To know how to act, therefore, is to know the means and methods through which to believably portray aliveness; not only to the audience, but also to fellow performers. And this is only achievable, for our (realist[1]) purposes, when the actor delivers believably spontaneous portrayals of emotion in-the-moment. We can therefore evolve the question of ‘how do actors act?’ into ‘how do actors learn to convince audiences and even fellow performers that the characters they portray are spontaneously experiencing whatever emotions are appropriate to the given circumstances[2] at the very instance of performance?’
These ideas were central to Konstantin Stanislavsky’s thinking. Stanislavsky spent his life exploring and attempting to master the means and methods through which actors – and arguably directors – could create ‘Life in Art’, or ‘aliveness’[3] in my preferred terminology. He was unwaveringly interested in how all the outward semblances of appropriate emotion could be portrayed so that the actor’s performance of the character comes across as alive and spontaneous – to the audience, fellow players, and even to the actor himself. Crucial to this is Stanislavsky’s concept of переживание (perezhivanie), a Russian linguistic polyseme roughly translated as ‘experiencing’ or ‘living through’, to which we will return later.

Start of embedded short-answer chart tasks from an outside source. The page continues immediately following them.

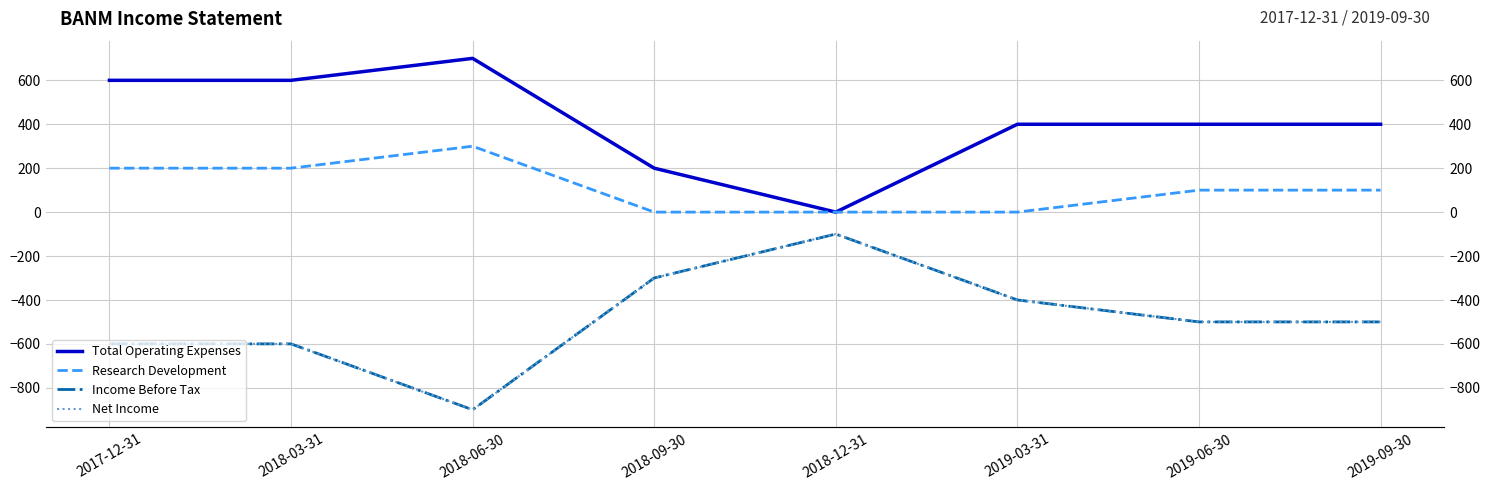

Is it true that Total Operating Expenses equals 48 at 2018-09-30?

False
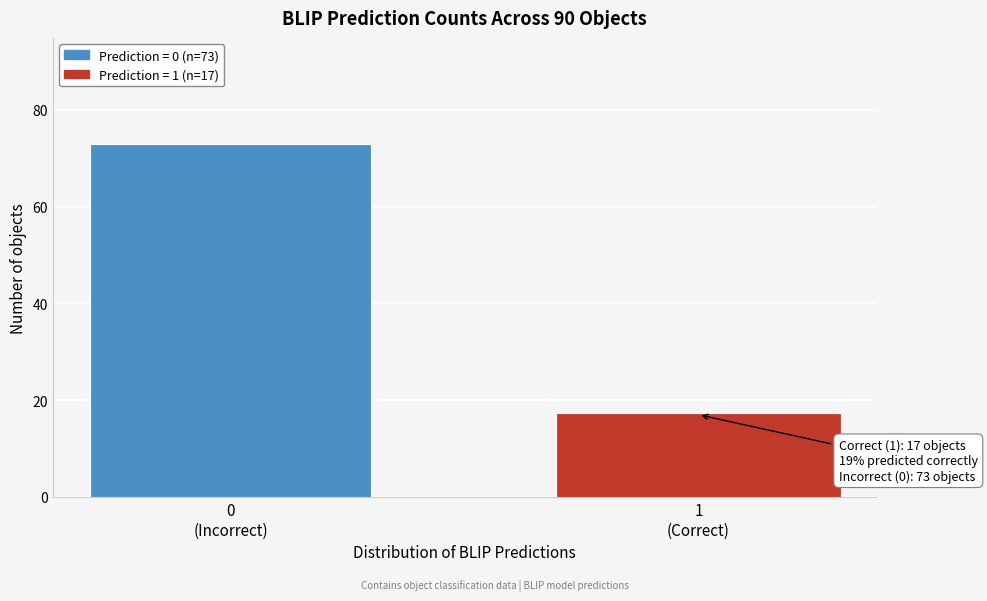

Reading right to left, list all the values displayed in this chart.

17	73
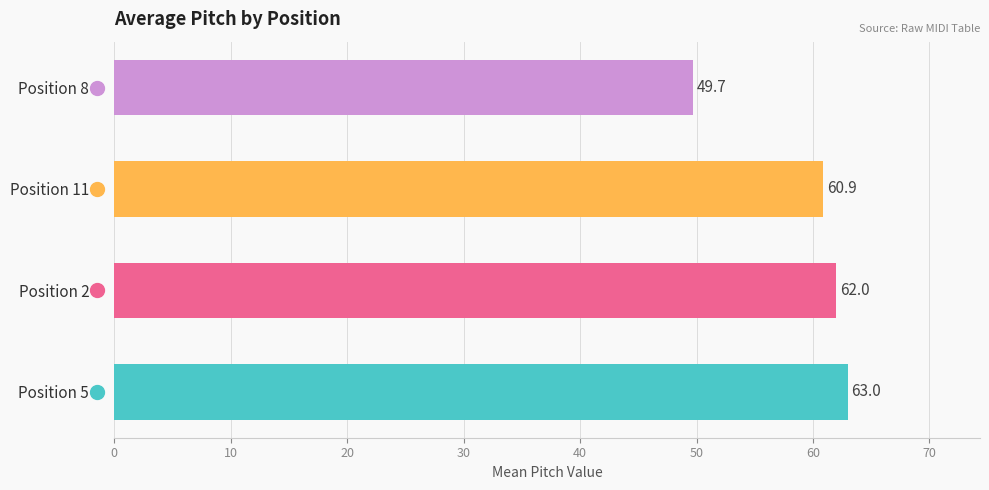

Approximately how many times larger is the value at Position 11 compared to Position 8?

1.2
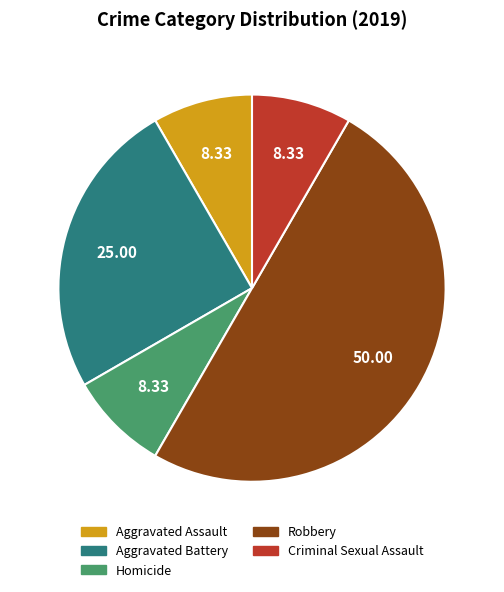

How many slices are in this pie chart?

5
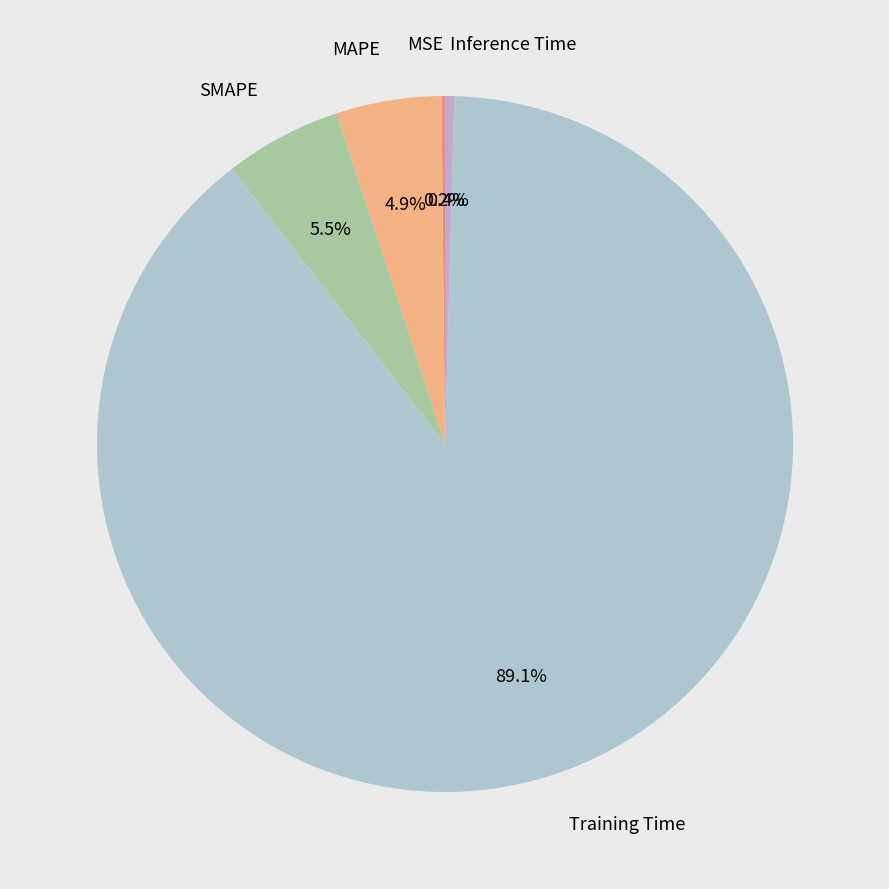

Is there any slice that represents more than half of the pie?

Yes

[1] It is clear that theatre, film, animation and other art forms are broad churches which can accommodate all sorts of experimental, modernist, post-modernist and post-dramatic incarnations. But for my own purposes, and for the purposes of my current research, I am interested in those forms of art which primarily function to convey emotion – as Leo Tolstoy conceptualised in his 1897 essay What Is Art? (Tolstoy, 1995 [1897])
[2] Using Stanislavsky’s own terminology: предлагаемые обстоятельства.
[3] Stanislavsky’s used жизни человеческого духа or “inner life of the human spirit” in An Actor’s Work on Himself (Stanislavski, 2009).